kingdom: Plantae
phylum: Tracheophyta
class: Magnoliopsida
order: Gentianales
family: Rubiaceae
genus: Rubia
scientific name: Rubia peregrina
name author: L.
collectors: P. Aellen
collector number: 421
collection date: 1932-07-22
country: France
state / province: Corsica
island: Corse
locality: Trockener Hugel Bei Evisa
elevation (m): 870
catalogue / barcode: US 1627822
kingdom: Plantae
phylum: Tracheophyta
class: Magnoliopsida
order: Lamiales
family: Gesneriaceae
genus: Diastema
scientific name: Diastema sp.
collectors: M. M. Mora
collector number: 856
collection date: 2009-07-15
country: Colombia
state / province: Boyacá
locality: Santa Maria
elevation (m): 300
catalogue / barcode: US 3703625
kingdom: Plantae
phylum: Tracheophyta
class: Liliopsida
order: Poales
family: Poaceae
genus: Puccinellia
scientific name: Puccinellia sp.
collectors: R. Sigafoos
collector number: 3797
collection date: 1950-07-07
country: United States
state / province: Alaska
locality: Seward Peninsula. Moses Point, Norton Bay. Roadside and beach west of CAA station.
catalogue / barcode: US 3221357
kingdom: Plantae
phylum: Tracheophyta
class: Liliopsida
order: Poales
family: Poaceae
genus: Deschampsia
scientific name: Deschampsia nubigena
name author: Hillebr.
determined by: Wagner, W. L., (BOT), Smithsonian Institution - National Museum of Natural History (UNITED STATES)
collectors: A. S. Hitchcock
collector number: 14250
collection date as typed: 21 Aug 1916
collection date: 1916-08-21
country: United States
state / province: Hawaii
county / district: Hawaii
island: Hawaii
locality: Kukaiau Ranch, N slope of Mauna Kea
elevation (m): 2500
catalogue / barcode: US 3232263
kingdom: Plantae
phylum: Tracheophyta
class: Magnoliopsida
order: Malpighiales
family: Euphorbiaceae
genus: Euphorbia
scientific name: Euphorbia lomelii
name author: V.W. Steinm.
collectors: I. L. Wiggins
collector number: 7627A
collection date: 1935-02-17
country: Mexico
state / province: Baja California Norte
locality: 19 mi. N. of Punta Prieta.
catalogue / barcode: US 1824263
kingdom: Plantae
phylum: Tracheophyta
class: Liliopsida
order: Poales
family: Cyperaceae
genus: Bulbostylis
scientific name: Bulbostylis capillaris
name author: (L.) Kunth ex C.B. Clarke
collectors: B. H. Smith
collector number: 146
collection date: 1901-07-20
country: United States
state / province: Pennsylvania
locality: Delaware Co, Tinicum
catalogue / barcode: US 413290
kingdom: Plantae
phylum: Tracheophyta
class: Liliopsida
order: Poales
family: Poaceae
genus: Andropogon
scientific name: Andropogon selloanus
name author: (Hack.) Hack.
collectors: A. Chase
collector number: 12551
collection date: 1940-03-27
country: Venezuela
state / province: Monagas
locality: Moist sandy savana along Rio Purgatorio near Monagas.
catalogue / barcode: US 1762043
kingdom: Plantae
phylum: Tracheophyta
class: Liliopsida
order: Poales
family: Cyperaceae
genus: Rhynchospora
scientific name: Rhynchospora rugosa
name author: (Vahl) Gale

CHALLENGE → Locate every line above that contains the string "date" and copy each one out in full.

TASK RESPONSE →
collection date: 1932-07-22
collection date: 2009-07-15
collection date: 1950-07-07
collection date as typed: 21 Aug 1916
collection date: 1916-08-21
collection date: 1935-02-17
collection date: 1901-07-20
collection date: 1940-03-27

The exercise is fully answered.